Tags

, , ,

The design principle of the SMSD code was always to find Maximum Common Subgraph (MCS) between two molecules. Of course, it can be optimised to find substructures between two molecules. I was lazy in doing so but a recent post on the CDK mailing list about the SMSD based substructure search performance was a wakeup call for me.

I have made some changes to the SMSD code and now the substructure search is not that bad. Nonetheless, I have to redesign the substructure search part of the SMSD as substructure search ideally shouldn’t perform an exhaustive comparison between all possible combinations of the graph. It’s usually a boolean question i.e. is A a subgraph/substructure of B, unlike in the case of MCS where it’s about reporting the commonality between A and B.

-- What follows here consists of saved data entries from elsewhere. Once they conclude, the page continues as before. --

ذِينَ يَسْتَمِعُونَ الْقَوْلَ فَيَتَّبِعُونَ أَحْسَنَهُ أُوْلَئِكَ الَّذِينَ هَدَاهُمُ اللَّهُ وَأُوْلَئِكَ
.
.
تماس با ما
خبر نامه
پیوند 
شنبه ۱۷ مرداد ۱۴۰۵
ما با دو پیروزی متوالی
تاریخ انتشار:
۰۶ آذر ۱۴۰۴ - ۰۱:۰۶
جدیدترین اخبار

So now one can query substructure search in the SMSD using the following code.

private static int getSMSDSolutionCount(IMolecule query, IMolecule target) throws CDKException {
SubStructure substructure = new SubStructure();

substructure.set(query, target);
if (substructure.isSubgraph(true)) {

return 1;

} else {

return 0;

}

}

The underlying substructure code can be found here

https://github.com/asad/SMSD-GUI/blob/master/src/org/openscience/smsd/SubStructure.java

New link has optimised substructure search code

https://github.com/asad/SMSD/blob/master/src/org/openscience/smsd/Substructure.java

Results: Here is a small substructure search benchmark test between UIT and SMSD. I have taken 30 query molecules and fired each of them against a decoy of 15030 molecules. At least a hit is expected from each query run.

Substructure benchmark between SMSD vs UIT

Substructure benchmark between SMSD vs UIT

In this case UIT seems to have an edge over SMSD as, in a few cases it takes more time. I have to check if the real difference is between implementation of the code or the actual algorithm itself.

You can find the results and the benchmark code here https://github.com/asad/Benchmark

The change(s) which is required in the SMSD code will involve heavy refactoring of the VF lib code. The present code works fine for the MCS but it’s time to optimise it for the substructure search. Any suggestions in optimising the VF code would be more than welcome. Please refer to the following class if you have any suggestions 🙂

Links updated: 1st Oct 2011

https://github.com/asad/SMSD/blob/master/src/org/openscience/smsd/algorithm/vflib/map/VFMapper.java

https://github.com/asad/SMSD/blob/master/src/org/openscience/smsd/algorithm/vflib/map/VFState.java

I hope someone out there will have a cracking solution!